Swiss-roll electrodes for efficient degradation of carbofuran by electrochemical advanced oxidation processes

Abstract

Electrochemical advanced oxidation processes (EAOPs) have been extensively investigated for the degradation of emerging contaminants. However, only the composition of electrodes is well studied but less for the electrode configuration. This work developed a new configuration of electrodes rolled along the optimized Archimedes spirals shaping a “Swiss roll”. The effects of electrode distance, electrode area and current were investigated via regulating the electrode configuration and EAOPs conditions. The increasing electrode distance contributed to the H2O2 accumulation but went against the anodic oxidation of carbofuran. The EAOPs with moderate electrode distance showed synergetic removal of carbofuran by electro-Fenton and anodic oxidation processes. The current density was optimized by changing electrode area and current.
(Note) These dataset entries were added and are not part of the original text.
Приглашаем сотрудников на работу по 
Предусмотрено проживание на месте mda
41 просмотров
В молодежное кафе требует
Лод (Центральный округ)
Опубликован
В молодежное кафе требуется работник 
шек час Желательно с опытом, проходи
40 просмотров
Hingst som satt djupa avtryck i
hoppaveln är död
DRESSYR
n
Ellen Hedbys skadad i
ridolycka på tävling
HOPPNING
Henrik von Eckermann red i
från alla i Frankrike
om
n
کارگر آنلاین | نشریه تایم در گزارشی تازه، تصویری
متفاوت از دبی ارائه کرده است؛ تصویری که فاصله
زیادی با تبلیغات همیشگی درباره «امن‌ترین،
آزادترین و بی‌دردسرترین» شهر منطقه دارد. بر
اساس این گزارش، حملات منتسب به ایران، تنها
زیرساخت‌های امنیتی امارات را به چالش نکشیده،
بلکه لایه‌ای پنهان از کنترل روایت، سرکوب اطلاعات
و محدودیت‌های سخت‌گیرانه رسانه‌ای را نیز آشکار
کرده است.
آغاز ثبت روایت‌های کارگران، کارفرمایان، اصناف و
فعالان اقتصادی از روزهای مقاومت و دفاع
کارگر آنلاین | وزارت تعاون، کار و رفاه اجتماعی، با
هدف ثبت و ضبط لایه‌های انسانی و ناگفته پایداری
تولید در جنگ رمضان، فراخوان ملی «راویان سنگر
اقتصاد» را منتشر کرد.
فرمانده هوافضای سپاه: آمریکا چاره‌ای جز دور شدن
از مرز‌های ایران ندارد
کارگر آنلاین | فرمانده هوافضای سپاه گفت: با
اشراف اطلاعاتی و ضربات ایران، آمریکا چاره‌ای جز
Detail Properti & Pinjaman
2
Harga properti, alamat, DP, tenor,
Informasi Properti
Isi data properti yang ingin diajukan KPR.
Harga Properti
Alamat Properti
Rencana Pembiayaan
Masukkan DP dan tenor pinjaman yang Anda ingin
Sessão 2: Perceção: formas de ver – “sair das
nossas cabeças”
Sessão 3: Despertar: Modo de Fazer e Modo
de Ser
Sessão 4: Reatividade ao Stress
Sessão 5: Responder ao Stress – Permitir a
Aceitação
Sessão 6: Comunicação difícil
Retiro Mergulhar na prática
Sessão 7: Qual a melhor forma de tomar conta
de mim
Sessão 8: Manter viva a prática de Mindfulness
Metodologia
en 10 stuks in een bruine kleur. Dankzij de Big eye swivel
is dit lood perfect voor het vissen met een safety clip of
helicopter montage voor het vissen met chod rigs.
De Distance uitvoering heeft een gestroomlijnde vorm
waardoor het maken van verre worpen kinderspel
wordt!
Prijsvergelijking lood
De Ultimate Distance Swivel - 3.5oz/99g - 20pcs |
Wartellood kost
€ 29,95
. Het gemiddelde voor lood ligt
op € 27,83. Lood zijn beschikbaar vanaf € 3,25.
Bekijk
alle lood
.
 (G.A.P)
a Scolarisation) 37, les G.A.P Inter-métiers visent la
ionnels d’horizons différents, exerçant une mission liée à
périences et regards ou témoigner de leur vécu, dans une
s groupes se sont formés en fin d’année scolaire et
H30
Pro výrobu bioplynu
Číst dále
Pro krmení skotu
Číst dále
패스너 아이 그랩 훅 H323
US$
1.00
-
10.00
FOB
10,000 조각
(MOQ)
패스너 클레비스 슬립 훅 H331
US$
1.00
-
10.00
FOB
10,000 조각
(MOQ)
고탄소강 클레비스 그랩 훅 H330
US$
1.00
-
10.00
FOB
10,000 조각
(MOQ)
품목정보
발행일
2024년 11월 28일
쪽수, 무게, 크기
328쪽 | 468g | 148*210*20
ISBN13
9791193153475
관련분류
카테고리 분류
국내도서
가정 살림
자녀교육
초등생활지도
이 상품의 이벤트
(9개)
The increasing current density promoted the generation of H2O2 and •OH, which could significantly improve the removal of carbofuran by electro-Fenton process. Accordingly, novel kinetic models were developed and validated with experimental data to describe the coupled electro-Fenton and anodic oxidation reactions. Examination of transformation products indicated that the continuous production of •OH accelerated the cleavage and ring-opening of carbofuran and transformation products. The reactor consumed low electrical energy (34.4 kWh/kg) in long-term EAOPs, providing promising solutions in terms of performance and cost in large-scale applications.